Szok we Wrocławiu: bandyci uprowadzili córkę biznesmena (Posłuchaj)
W tym domu porywacze ukryli okup. (Fot. Dominik Panek)
Bandyci porwali kobietę, gdy ta siedziała w samochodzie przed swym domem. Było ich kilku, wyciągnęli ją z auta i wywieźli w nieznanym jej kierunku.
Dziś nad ranem policyjni antyterroryści uwolnili porwaną. Po przekazaniu okupu policja zatrzymała dwóch porywaczy. Funkcjonariusze użyli broni. W akcji został użyty śmigłowiec. Porwana czuje się dobrze.
Te informacje potwierdza Wojciech Wybraniec z dolnośląskiej policji. Posłuchaj (nagranie Radia Wrocław):
We wtorek przez wiele godzin policjanci pracowali na ul. Zwycięskiej - gdzie prawdopodobnie doszło do porwania. Cały czas w pogotowiu czekali funkcjonariusze kompanii antyterrorystycznej. Policja i prokuratura nie udzielały żadnych informacji na ten temat tłumacząc, że życie zakładniczki jest zagrożone.
Porwana to córka jednego z braci Sz.

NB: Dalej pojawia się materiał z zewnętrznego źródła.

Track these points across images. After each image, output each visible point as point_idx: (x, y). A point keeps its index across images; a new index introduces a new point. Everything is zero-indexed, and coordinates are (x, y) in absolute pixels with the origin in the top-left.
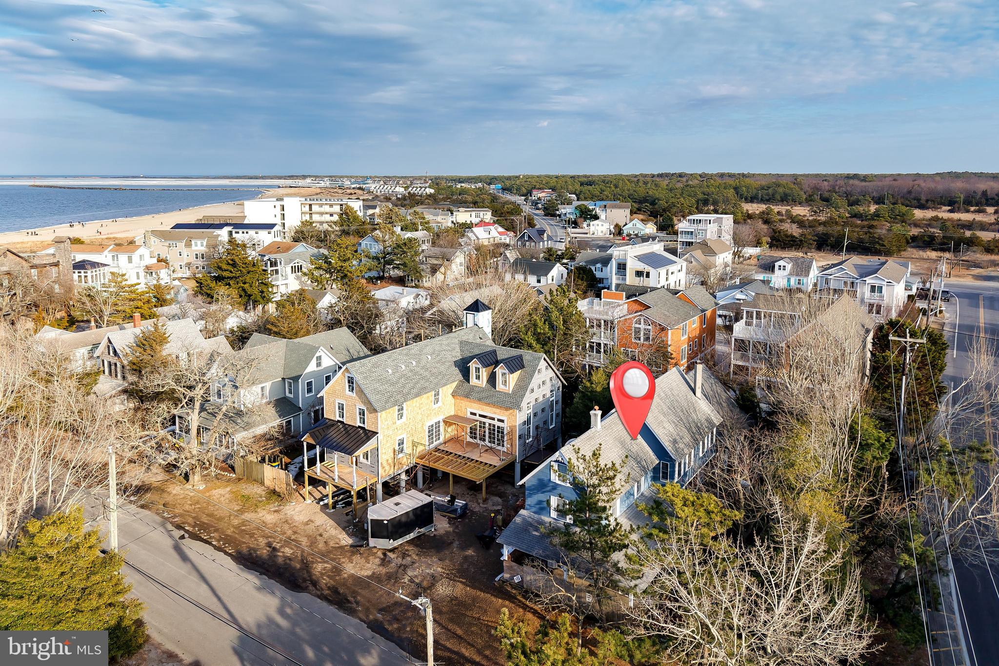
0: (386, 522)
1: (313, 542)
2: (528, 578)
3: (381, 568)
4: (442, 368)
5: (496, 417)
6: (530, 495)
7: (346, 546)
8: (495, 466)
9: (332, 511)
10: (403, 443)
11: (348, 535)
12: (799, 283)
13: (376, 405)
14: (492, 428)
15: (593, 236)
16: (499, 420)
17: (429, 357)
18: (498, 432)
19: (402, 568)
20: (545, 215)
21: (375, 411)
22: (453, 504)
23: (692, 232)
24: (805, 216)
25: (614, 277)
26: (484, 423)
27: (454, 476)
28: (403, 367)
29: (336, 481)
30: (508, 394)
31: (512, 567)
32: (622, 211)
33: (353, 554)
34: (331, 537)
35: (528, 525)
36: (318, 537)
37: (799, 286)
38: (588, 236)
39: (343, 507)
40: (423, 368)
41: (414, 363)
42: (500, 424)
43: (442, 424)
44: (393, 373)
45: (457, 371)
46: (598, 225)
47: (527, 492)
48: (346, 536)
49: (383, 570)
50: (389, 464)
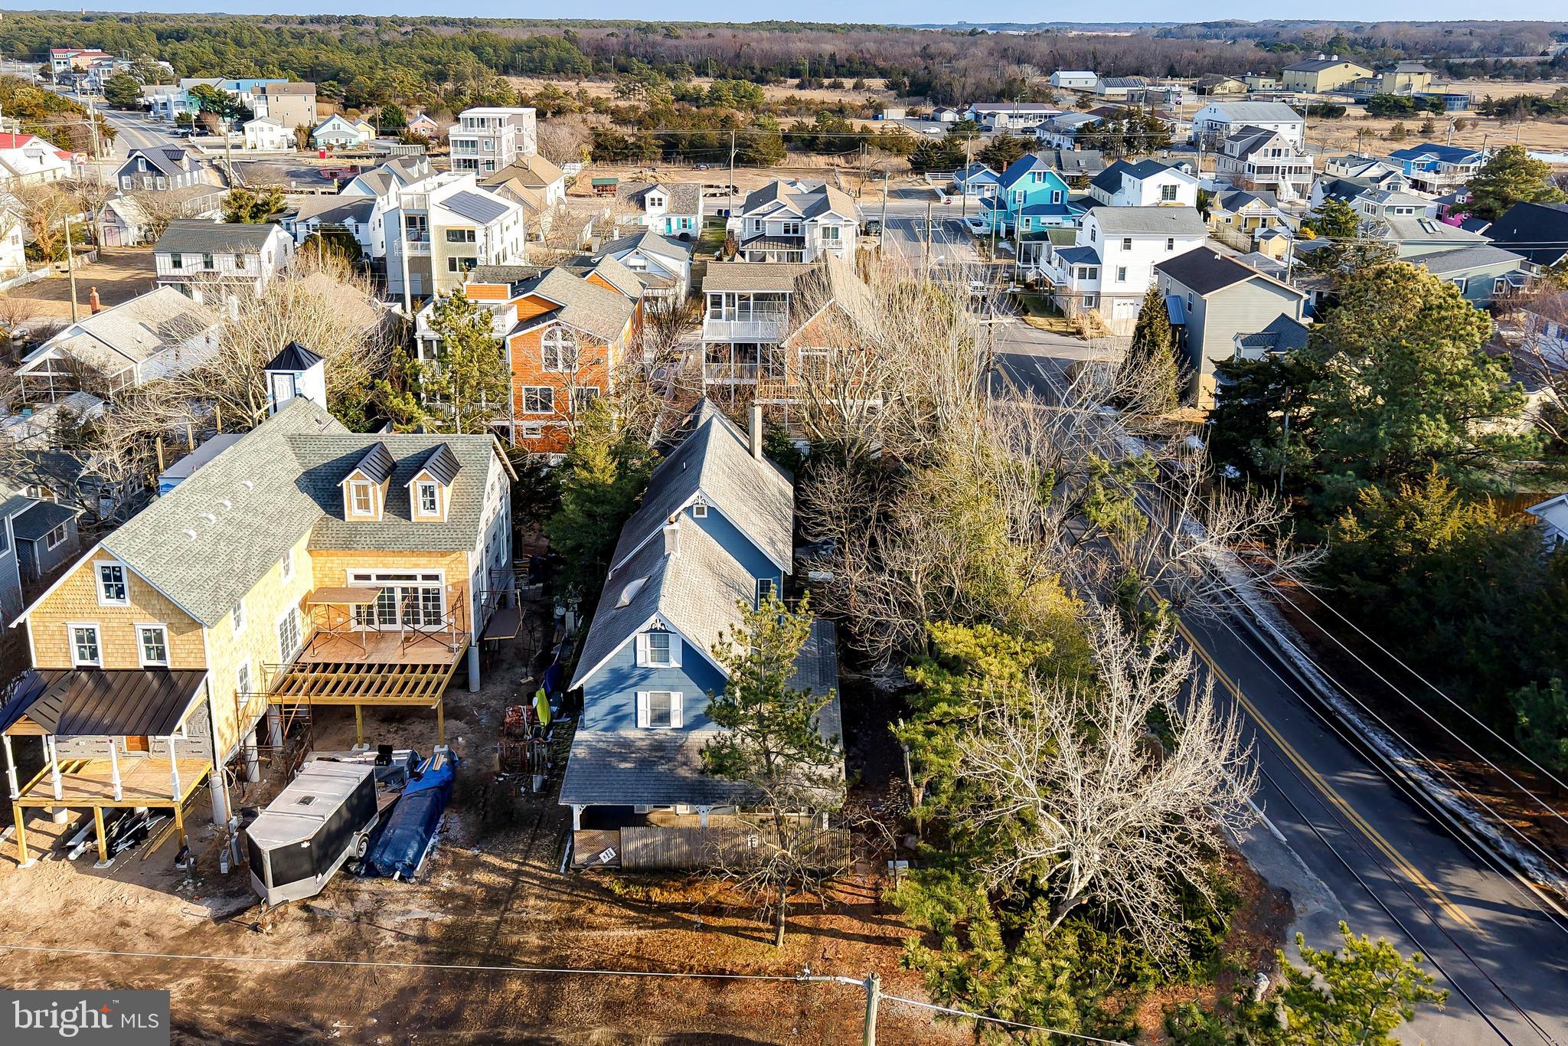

Bracia Janusz i Roman Sz. są znanymi w mieście biznesmenami. Inwestują przede wszystkim w nieruchomości. Do nich należy m.in. jeden z biurowców przy ul. Powstańców Śląskich (wyremontowany koło hotelu "Wrocław") oraz kamienice przy pl. Solnym.
Mieszkańcy ul. Partynickiej nie wiedzą zbyt wiele o porwaniu. Niektórzy słyszeli strzały, ale bali się podejść do okien. Posłuchaj (nagranie Radia Wrocław):
We Wrocławiu kilka lat temu doszło już do podobnego przypadku. Wtedy na pl. Dominikańskim porwana została prawniczka. Policja znając jedynie obszar, na którym była przetrzymywana, wkroczyła jednocześnie do ok. dziesięciu budynków.